Nanotech

Speaking of old bands – one of my old bad techno songs has been released on http://www.openpodcast.org as The Rhinoceros Song – OpenPodcast.org #759 aka “Mastitis” – people used to just call it “The Rhinoceros Song” so it just kind of stuck 🙂

The Vogon stood up. “No, well you’re completely wrong,” he said, “I just write poetry music to throw my mean callous heartless exterior into sharp relief. …

Been staring at the parser code out of the corner of eye for the last week. I have a fair idea of what needs to be done. I need a pattern that can keep track of the last state of all MwW3ParserLexerStates as they thread through all the MwW3ParserLexerStateGroups – the trick being that the last State in all State theads within a set of optional lexemes needs to be remembered so that the subsequent lexemes of approprate logical precedence can add their first State as an option into each of them and converge/reduce onto a Group for that lexeme.

Makes perfect sense to me at least .. I’m in the process of checking that each of these steps is feasible.

About James McParlane

CTO Massive Interactive.

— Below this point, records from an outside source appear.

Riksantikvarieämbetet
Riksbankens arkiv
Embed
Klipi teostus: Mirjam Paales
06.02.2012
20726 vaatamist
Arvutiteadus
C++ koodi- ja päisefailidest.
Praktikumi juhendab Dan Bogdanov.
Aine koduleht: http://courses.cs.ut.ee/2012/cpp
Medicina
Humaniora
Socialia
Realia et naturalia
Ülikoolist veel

Ex Computer Whiz Kid - Now Grumpy Old Guru.
This entry was posted in Nostalgia for Misspent Youth, Parsing Theory. Bookmark the permalink.

2 Responses to Nanotech

  1. Emerson says:

    Sounds a lot like the problems germane to NFA/DFA transformations and Thompsons Construction. Ive never been much of a fan of conventional thinking so when it came to writing a regex interpreter i just did it recursively.

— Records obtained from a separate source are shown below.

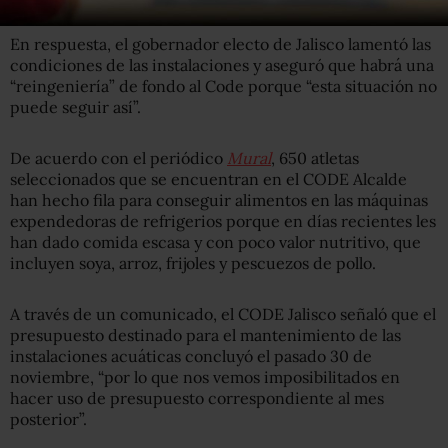
En respuesta, el gobernador electo de Jalisco lamentó las
condiciones de las instalaciones y aseguró que habrá una
“reingeniería” de fondo al Code porque “esta situación no
puede seguir así”.
De acuerdo con el periódico
Mural
, 650 atletas
seleccionados que se encuentran en el CODE Alcalde
han hecho fila para conseguir alimentos en las máquinas
expendedoras de refrigerios porque en días recientes les
han dado comida escasa y con poco valor nutritivo, que
incluyen
soya, arroz, frijoles y pescuezos de pollo.
A través de un comunicado, el CODE Jalisco señaló que el
presupuesto destinado para el mantenimiento de las
instalaciones acuáticas concluyó el pasado 30 de
noviembre, “por lo que nos vemos imposibilitados en
hacer uso de presupuesto correspondiente al mes
posterior”.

    Im sure theres something to it though…

    http://compilers.iecc.com/comparch/article/04-04-071

    Click to access 19_JAN_2004.pdf

    Click to access 03-Syntax-II.pdf

  2. James Mc Parlane says:

    I’m trawling through conventional theory at the moment to see if my approach shows up on the radar anywhere – if it does then I can probably get some hints and tips on what could make it better or if I am doing something wrong.

    My algorithm skips the whole NFA -> DFA transformation stage and completes the build of what should be an optimal DFA in what I hope will be one pass through the grammar. This is only applicable to context free grammars where each lexeme is unambiguous.

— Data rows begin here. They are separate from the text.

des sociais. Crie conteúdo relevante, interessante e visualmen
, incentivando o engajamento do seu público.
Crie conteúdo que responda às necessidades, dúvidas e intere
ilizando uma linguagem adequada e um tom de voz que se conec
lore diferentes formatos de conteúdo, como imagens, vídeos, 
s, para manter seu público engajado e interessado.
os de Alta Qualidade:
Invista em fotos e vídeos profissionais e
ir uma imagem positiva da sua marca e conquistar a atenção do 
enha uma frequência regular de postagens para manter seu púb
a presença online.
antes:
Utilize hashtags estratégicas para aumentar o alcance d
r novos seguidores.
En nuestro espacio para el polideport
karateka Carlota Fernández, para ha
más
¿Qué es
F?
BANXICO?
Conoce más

    The data structure for I use maps transitions into groups of states. This is evident in my description diagrams where there is a more than one dot notation for the applicable lexeme eg. http://www.metawrap.com/tests/dot/test13.png . The aim has always been to preserve the state structure and lexeme context. More importantly it allows transitions to be reduced by effectively allowing the overloading of transitions, for each state group is effectively polymorphic as one or more potential states.

    I have reasons for this approach that will become self evident when I explain the endgame of the implementation.